在台湾者未服拠険反抗我軍撃平之十二月外征将士尽凱旋
しかし、台湾の住民は服従することなく、反抗をした。我が軍はこれらを平定し、12月外征に出ていた将士みな凱旋した。
此役我郷出兵三人
この戦役にはわが郷から3人が出兵した。
凌酷寒堪烈暑櫛風沐雨二閲年或奮勇於戦陣或出力於土木或衛生或糧餉無不竭其本分
ひどい寒さを凌ぎ、激しい暑さに耐え、雨風にさらされ、2年。戦陣で勇気を奮い、土木に精を出し、食糧の衛生を保ち、その本分を失うことがなかった。

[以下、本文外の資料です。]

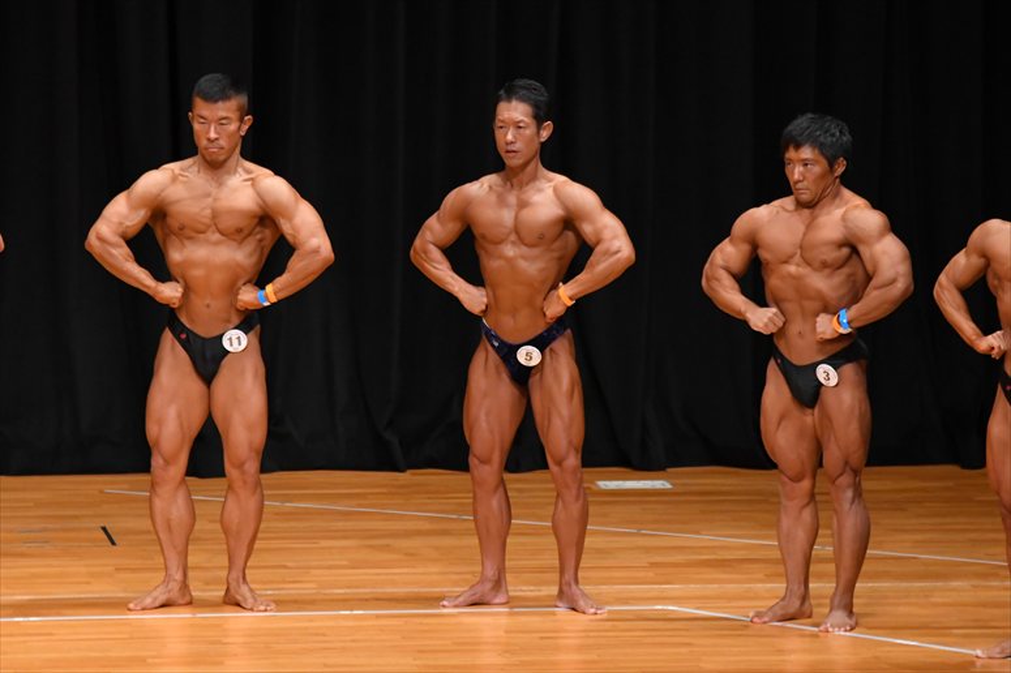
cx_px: 506
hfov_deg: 7.6
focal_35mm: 270
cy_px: 336
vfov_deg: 5.1
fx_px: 7579
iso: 4000
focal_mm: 180
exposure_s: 1/400
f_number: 5.6
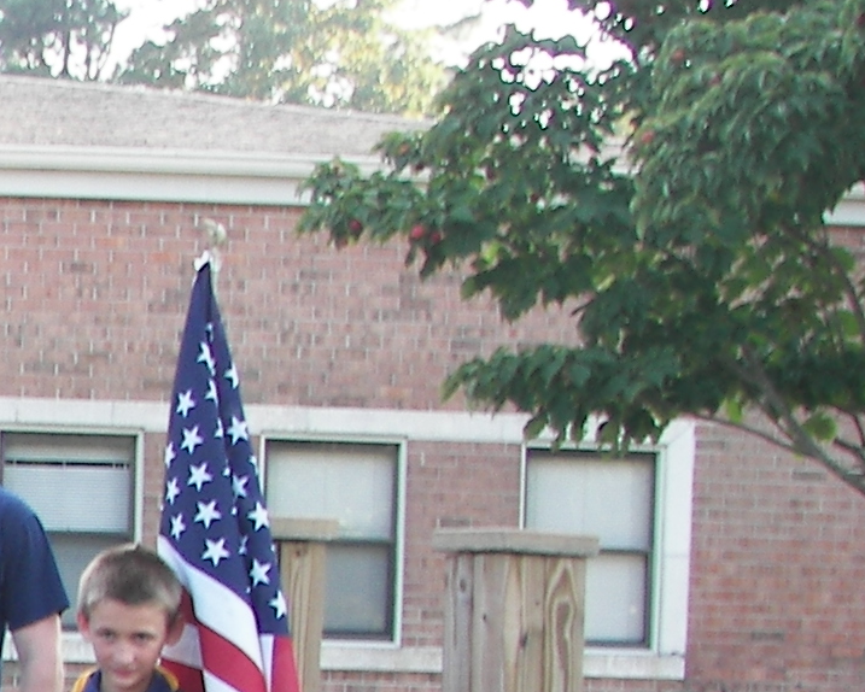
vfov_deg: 11.8
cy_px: 899
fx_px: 3252
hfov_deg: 13.7
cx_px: -625
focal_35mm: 127
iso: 50
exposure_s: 1/80
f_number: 2.8
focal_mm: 6
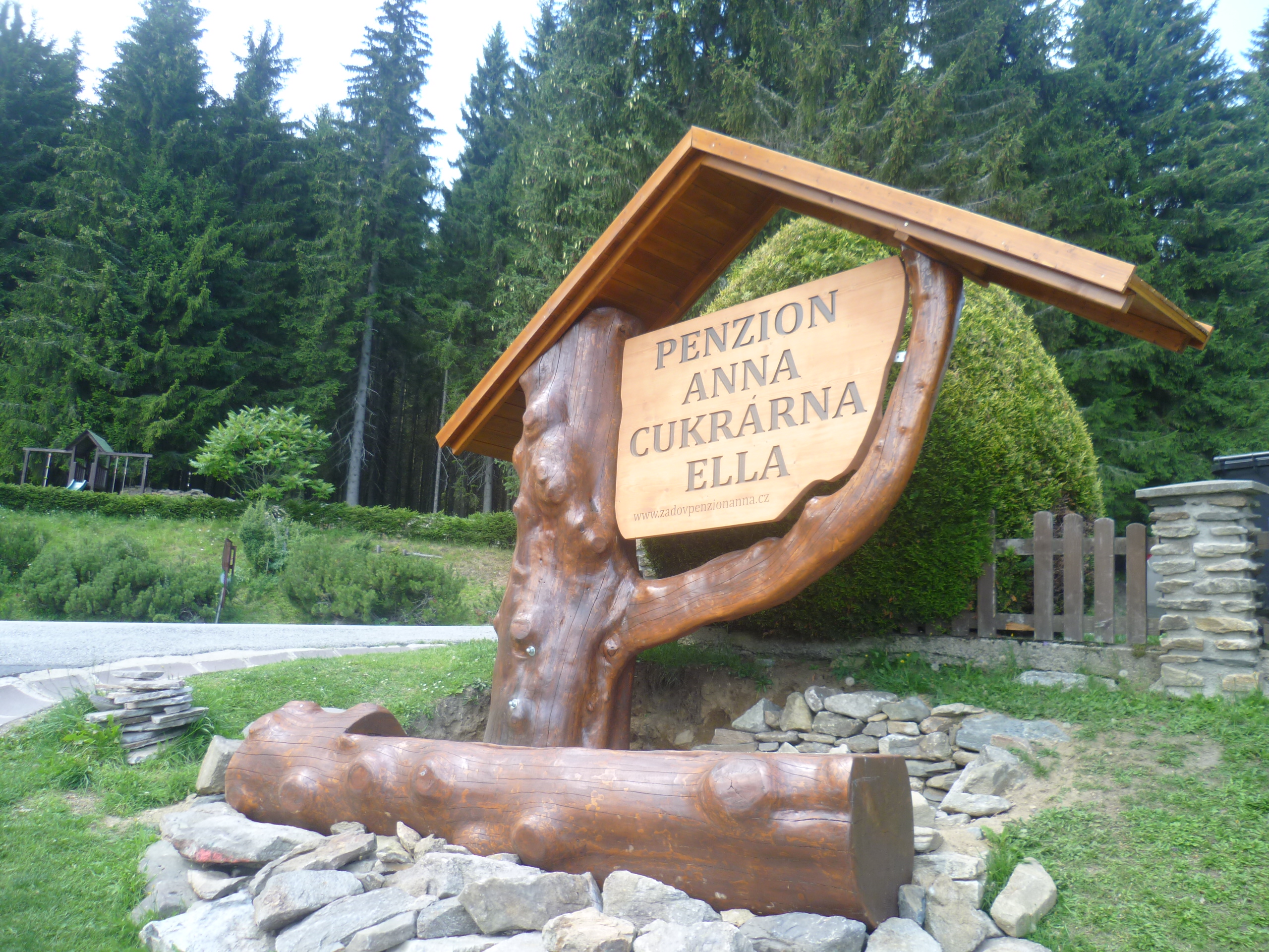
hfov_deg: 63.4
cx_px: 634
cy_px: 476
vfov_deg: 49.7
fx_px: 1026
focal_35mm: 28
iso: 80
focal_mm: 5
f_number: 2.8
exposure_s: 1/125
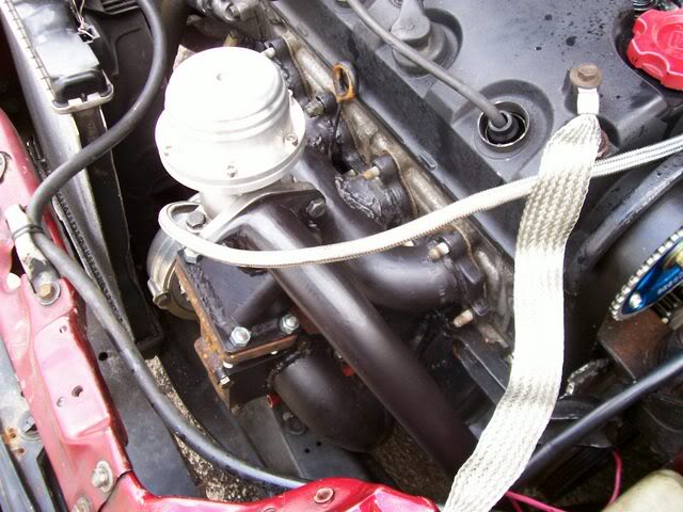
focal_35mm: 34
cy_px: 256
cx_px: 342
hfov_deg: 54.0
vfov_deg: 41.8
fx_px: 671
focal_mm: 5.6
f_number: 2.7
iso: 80
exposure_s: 1/64
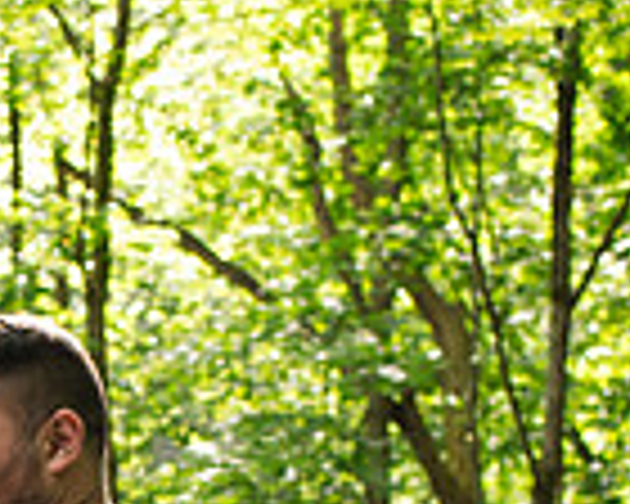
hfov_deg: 13.7
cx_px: -162
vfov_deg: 11.0
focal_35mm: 136
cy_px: 698
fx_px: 2536
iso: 200
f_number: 3.5
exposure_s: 1/320
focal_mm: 35
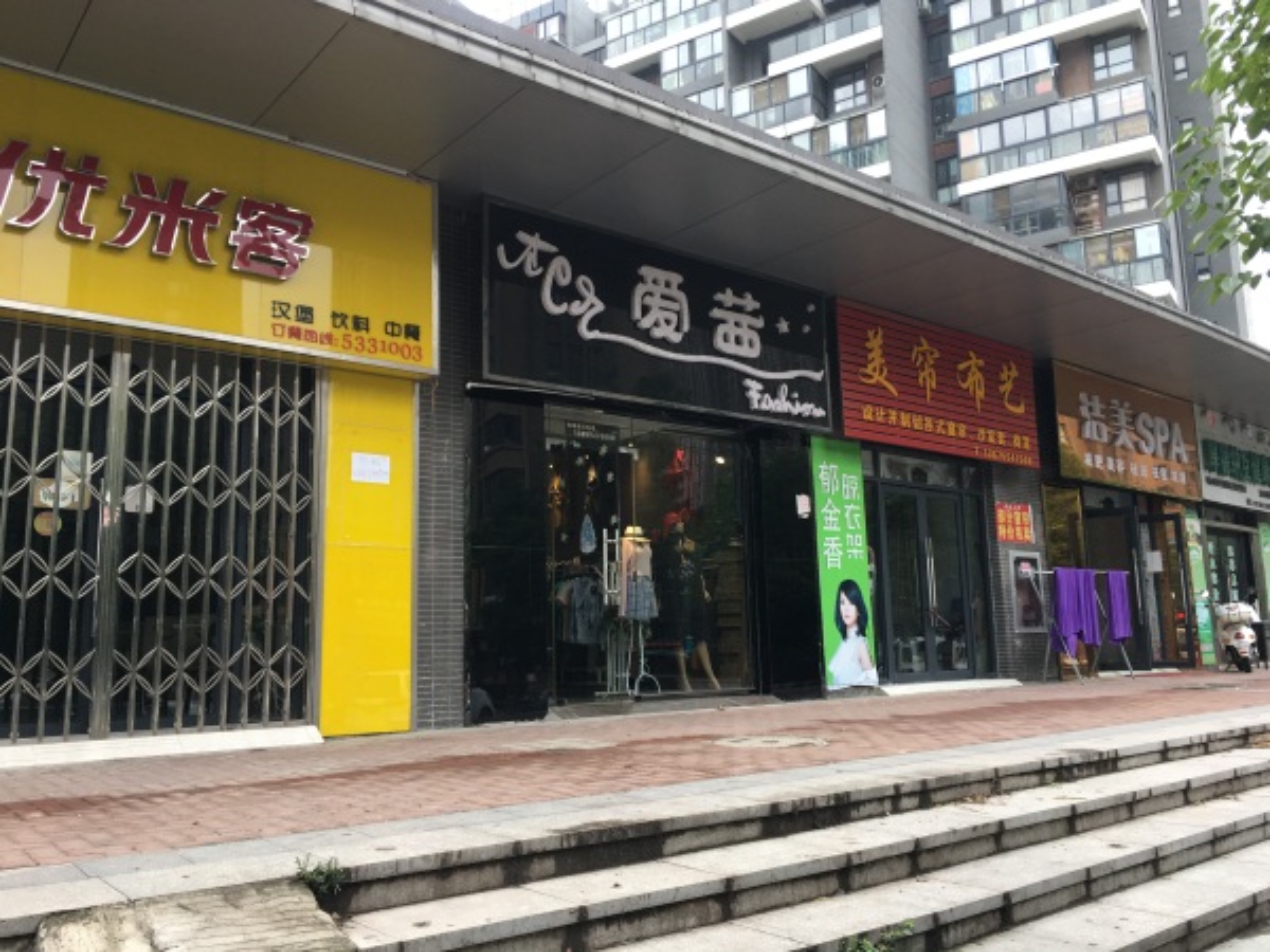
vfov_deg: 48.2
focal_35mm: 29
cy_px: 476
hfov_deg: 61.7
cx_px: 635
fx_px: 1064
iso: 32
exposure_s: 1/100
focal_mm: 4.15
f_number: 2.2
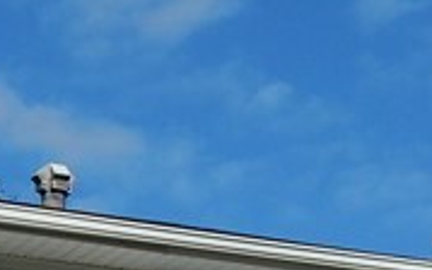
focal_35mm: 231
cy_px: 673
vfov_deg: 5.5
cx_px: 355
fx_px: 2721
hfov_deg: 9.1
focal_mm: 6.8
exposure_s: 1/640
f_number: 6.9
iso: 125
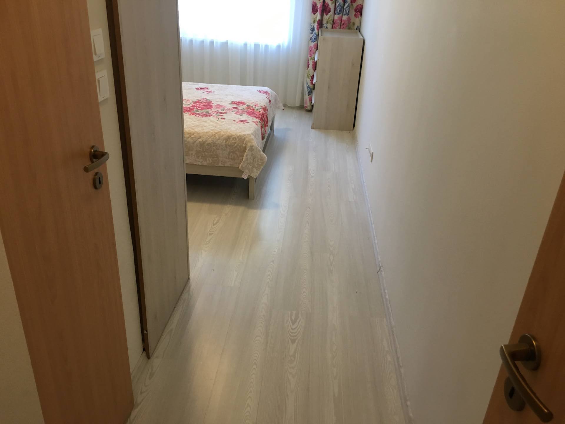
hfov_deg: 61.7
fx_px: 473
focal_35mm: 29
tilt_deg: -26.8
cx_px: 282
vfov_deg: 48.2
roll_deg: -3.5
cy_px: 212
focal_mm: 4.15
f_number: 2.2
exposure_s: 1/33
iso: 125
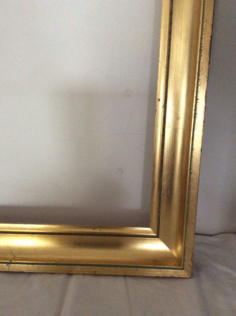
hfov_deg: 44.1
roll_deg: -2.0
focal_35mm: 32
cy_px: 158
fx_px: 292
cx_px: 118
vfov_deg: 56.9
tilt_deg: -17.0
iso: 320
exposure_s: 1/25
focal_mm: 3.3
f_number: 2.4
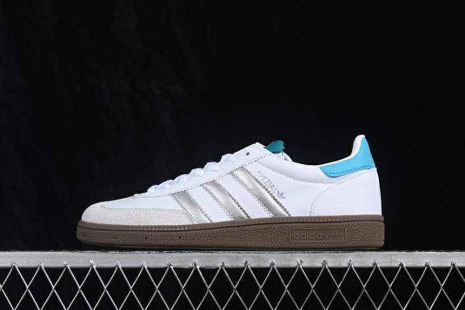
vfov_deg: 18.2
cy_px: 155
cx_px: 232
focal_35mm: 75
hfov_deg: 27.0
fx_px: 968
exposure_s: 1/80
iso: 160
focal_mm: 50
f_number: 8
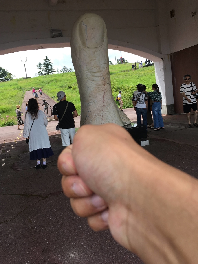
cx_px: 99
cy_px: 132
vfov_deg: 61.7
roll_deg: +8.4
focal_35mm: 29
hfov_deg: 48.2
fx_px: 221
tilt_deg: -9.3
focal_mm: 4.15
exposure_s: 1/712
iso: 25
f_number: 2.2
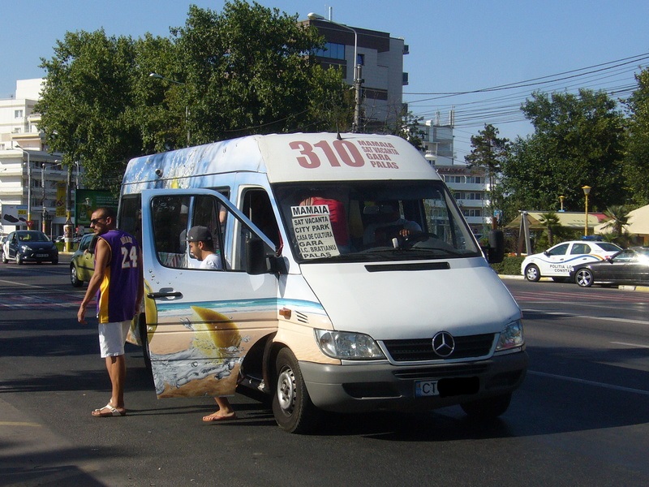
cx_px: 324
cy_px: 244
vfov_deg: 21.6
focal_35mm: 68
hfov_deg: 28.6
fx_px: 1275
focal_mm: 9.1
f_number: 7
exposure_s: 1/400
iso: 100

頃者衆胥議曰若令此未曾有之盛事物換星移遂帰煙滅則非所以勧奨忠臣鼓舞元気之義也乃建碑
伝之子孫即在治不忘乱之意也
この3人は皆、この未曾有のことが時代が移り変わり(物換星移)遂に消えてなくなることは勧められることではなく、忠臣・鼓舞・義であることを建碑して子孫に伝え、戦争が起こったことを忘れない為である。
まとめ
前半は日清戦争の具体的な進軍ルート、後半は戦争に参加した3人の置かれた境遇が書かれています。当時報道か何か、具体的にどこまで知られていたのかは詳しくわかりませんが、この碑文を読む限り、史実にかなり忠実だと感じました。
上の記事ではお隣篠葉の厳島神社にある日清戦争の紀年碑について述べています。
この地図の通り、徒歩でわずか12分程度の距離。にもかかわらず、書かれている内容が全く異なり、一方は史実に忠実であり、一方は漢詩を主体に碑文を構成しており、作者も違う。
これだけの文章を読み、書ける人物が明治時代には多かったことを証明することにもなりますね。